Oh boy. More data theft drama this week.
On Tuesday, a firm named Hold Security reported that a Russian gang has amassed more than 1.2 billion username/password combos as well as 500 million email addresses. The data came from more than 420,000 sites.
The first time I saw this headline, I thought it was an emergency situation — that something big had just happened. But the announcement is actually the result of months of research. Some of the compromised data comes from purchases of old data from old breaches — ones we’ve already dealt with. The firm has discovered that the Russian gang as a shipload of data for sure, and it is dangerous, but how dangerous is yet to be determined.

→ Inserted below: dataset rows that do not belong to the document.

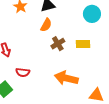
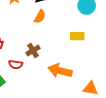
brown cross: (58, 44) -> (33, 50), moved

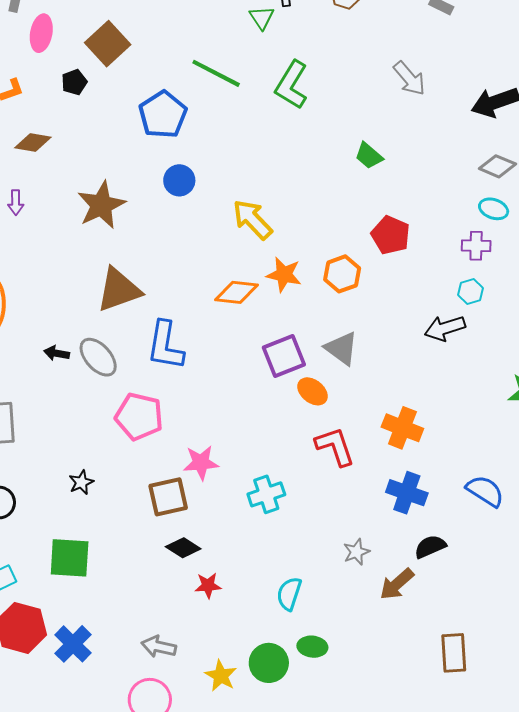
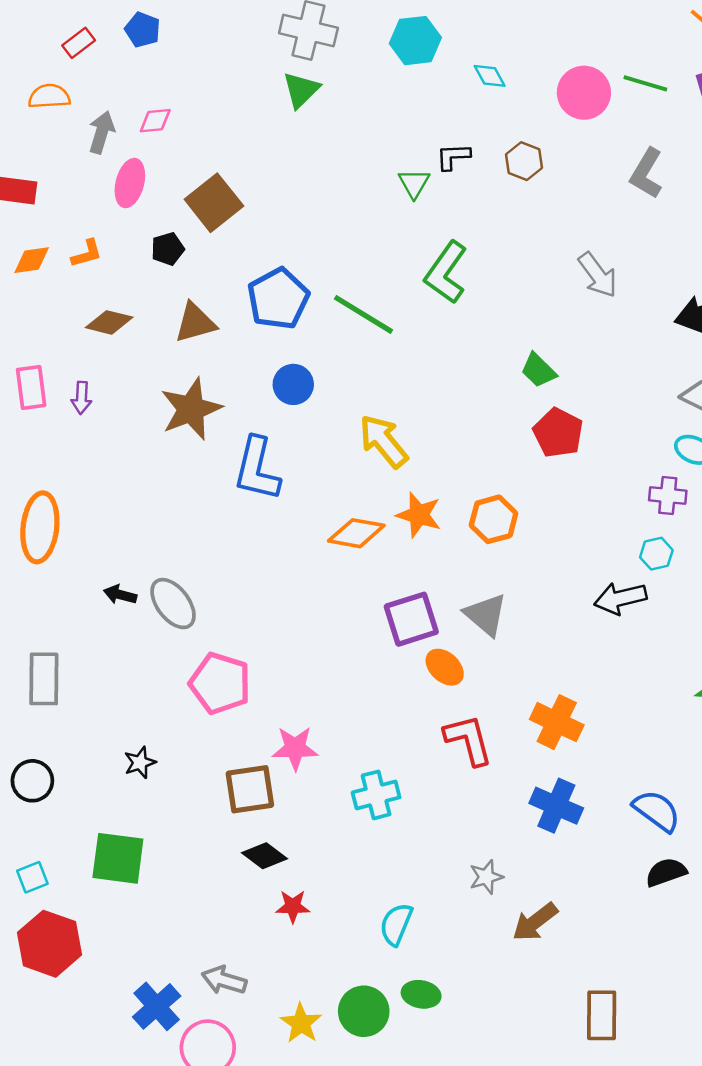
green line: (216, 73) -> (363, 314), moved
red pentagon: (391, 235) -> (558, 433), moved
brown triangle: (119, 290) -> (195, 323), moved, size x0.7
blue L-shape: (165, 346) -> (257, 469), moved
black semicircle: (430, 547) -> (666, 872), moved
blue cross: (73, 644) -> (157, 1006), moved

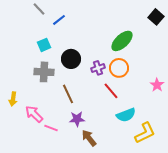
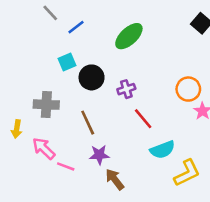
green ellipse: (122, 41) -> (129, 36), moved
cyan square: (44, 45) -> (67, 62), moved
orange circle: (119, 68) -> (188, 89), moved
gray cross: (44, 72) -> (46, 105), moved

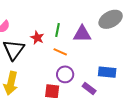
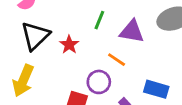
red star: (37, 38) -> (69, 45), moved
orange line: (60, 52) -> (117, 60), moved

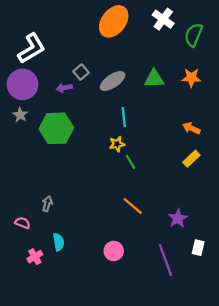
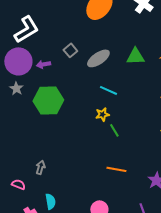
purple arrow: (64, 88) -> (43, 64), moved
cyan line: (124, 117) -> (108, 90), turned -60
orange line: (133, 206) -> (116, 169), turned -30

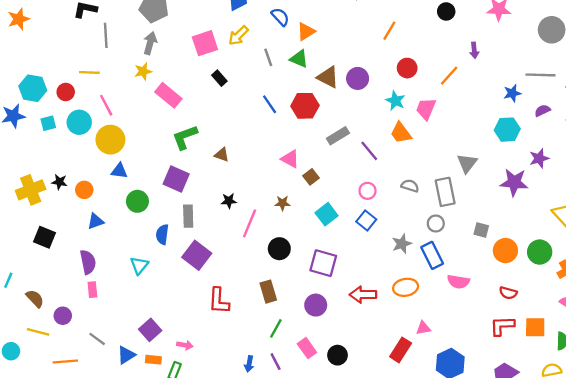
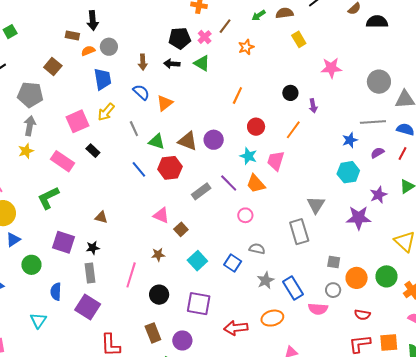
black circle: (446, 11) -> (290, 93), moved
green triangle: (299, 59) -> (157, 142), moved
pink rectangle: (168, 95) -> (62, 161), moved
green L-shape: (185, 137) -> (48, 198), moved
purple line: (369, 151) -> (229, 183), moved
blue triangle: (119, 171) -> (13, 240), turned -35
gray semicircle: (410, 186) -> (257, 249), moved
pink circle: (368, 191) -> (245, 215), moved
black star: (229, 201) -> (93, 248), moved
gray rectangle: (188, 216) -> (90, 273), moved
gray circle: (436, 223) -> (333, 290), moved
purple circle: (316, 305) -> (182, 340), moved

Another thing to remember is that the Black Hat hacker conference is this week, and security firms frequently make major announcements at the conference to make a splash. Hold Security hasn’t released the details that tech reporters want on how old the passwords are, whether they are encrypted using “hashing” and other questions. We don’t even know the names of the sites yet.

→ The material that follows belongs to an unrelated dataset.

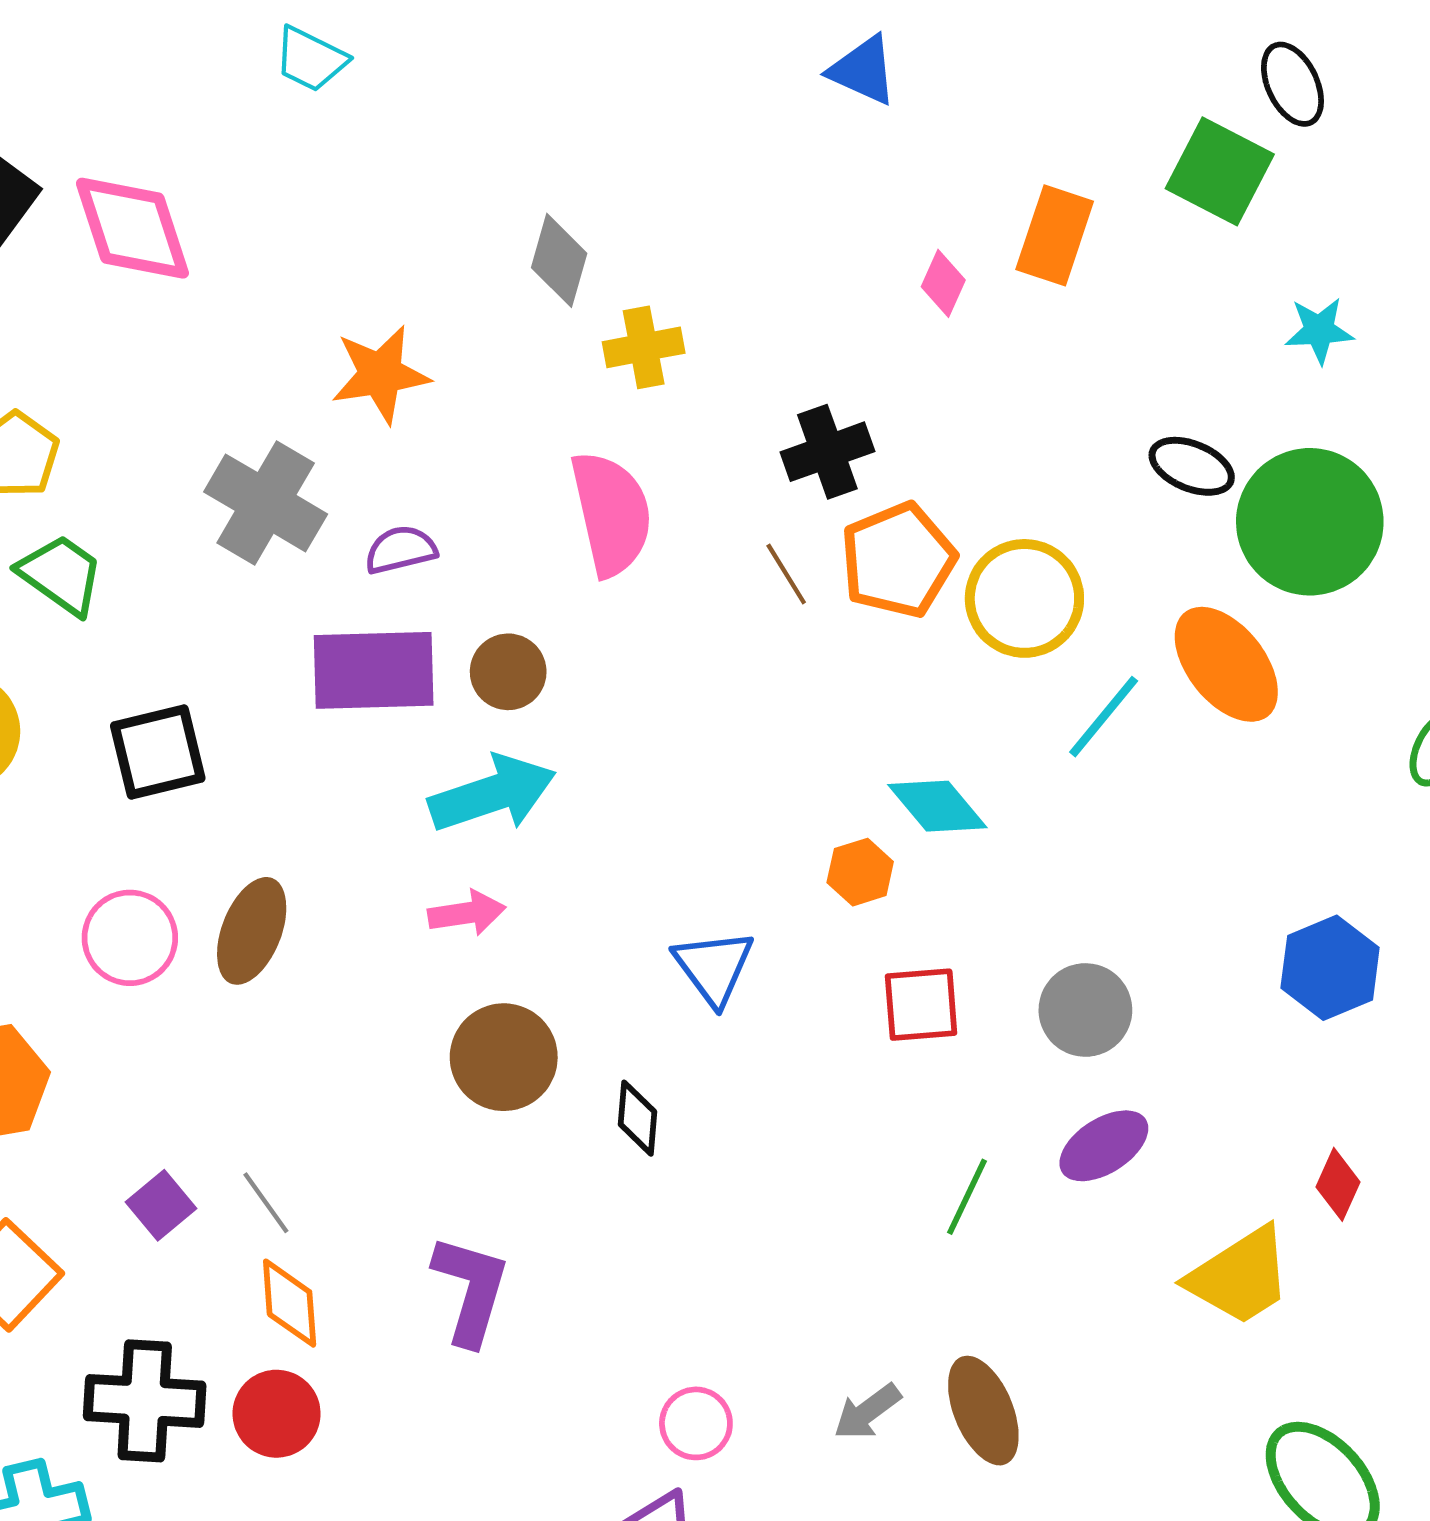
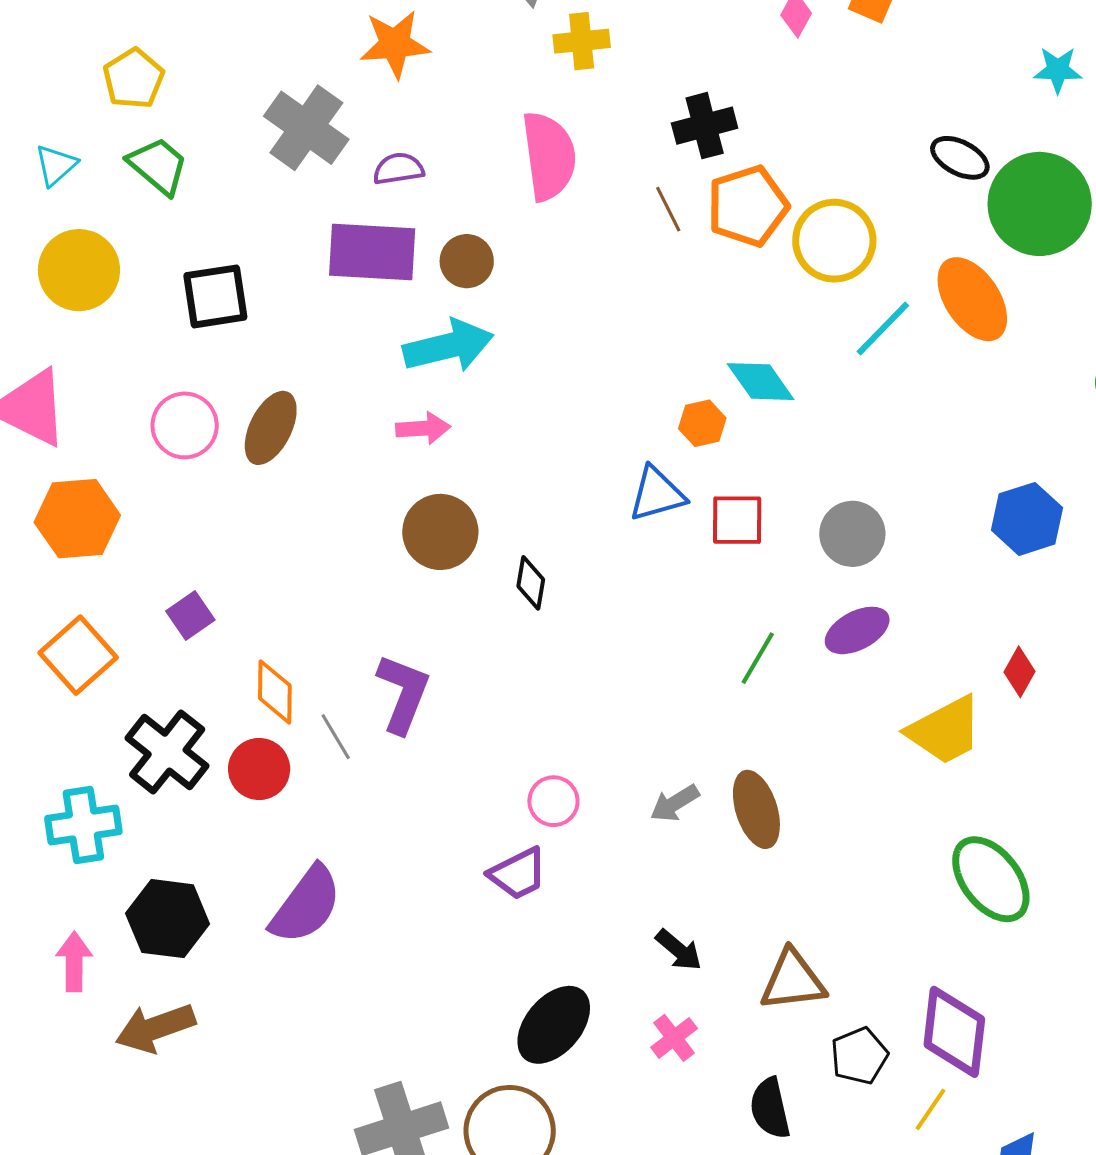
blue triangle: (714, 967) -> (657, 494), moved, turned 46
gray line: (266, 1203) -> (336, 737), moved
black cross: (145, 1401) -> (167, 752), turned 30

In addition, Hold Security set up a paid service to help people monitor whether they’ve been hacked. Their site is really confusing. They offer breach monitoring for individuals, but one page says they’ll give you 60 days free — another place says 30. You need to sign up with each of your email addresses. I tried it with two of my addresses, and after 3 hours, I have yet to receive a confirmation. Hmmm….
So what are we going to do? Boy, that’s a good question. I’m nervous, but not panicking. Your best defense against any damage from this breach is to have unique, unguessable passwords for every single site you visit. And the best way to do that is to have a password management service like LastPass. Also, you can throw your email address into this free site to see if you’ve been involved in hacks on 29 major sites.

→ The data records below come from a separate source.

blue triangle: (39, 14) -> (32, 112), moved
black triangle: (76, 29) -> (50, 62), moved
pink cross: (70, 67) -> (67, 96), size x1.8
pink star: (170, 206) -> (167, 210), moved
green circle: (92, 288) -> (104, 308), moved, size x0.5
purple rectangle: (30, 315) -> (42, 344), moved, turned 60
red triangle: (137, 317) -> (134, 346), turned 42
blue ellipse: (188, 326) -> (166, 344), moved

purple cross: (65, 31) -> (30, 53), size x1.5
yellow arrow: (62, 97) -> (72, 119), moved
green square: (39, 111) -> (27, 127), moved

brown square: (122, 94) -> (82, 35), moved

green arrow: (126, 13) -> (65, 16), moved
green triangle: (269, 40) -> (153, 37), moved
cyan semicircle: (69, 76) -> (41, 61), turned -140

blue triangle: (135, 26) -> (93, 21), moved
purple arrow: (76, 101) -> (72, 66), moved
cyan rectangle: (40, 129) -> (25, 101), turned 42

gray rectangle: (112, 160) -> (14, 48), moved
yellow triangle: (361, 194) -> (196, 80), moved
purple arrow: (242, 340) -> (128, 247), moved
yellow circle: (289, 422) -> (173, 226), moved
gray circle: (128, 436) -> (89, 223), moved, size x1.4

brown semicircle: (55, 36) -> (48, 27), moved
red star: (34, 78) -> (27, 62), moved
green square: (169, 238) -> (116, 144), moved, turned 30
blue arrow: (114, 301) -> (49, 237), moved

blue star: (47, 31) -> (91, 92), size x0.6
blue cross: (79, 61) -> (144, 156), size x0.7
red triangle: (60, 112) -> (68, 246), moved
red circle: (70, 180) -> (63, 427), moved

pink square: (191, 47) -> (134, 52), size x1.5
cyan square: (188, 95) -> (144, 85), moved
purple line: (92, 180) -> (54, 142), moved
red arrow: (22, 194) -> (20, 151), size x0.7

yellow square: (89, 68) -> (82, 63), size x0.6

You should read more about the announcement and the questions around it:
Hi Beth — I know you meant, “Your best defense against any damage from this breach is to have unique, unguessable PASSWORDS for every single site you visit.” Experts further recommend that passwords should have 8 or more characters and include at least one upper case letter, one lower case letter, one number and, if the site allows, one non-alphanumeric character.
Jeff, GREAT CATCH! Thanks for telling me. Post is updated, and face is red. 🙂 And great points about the password rules.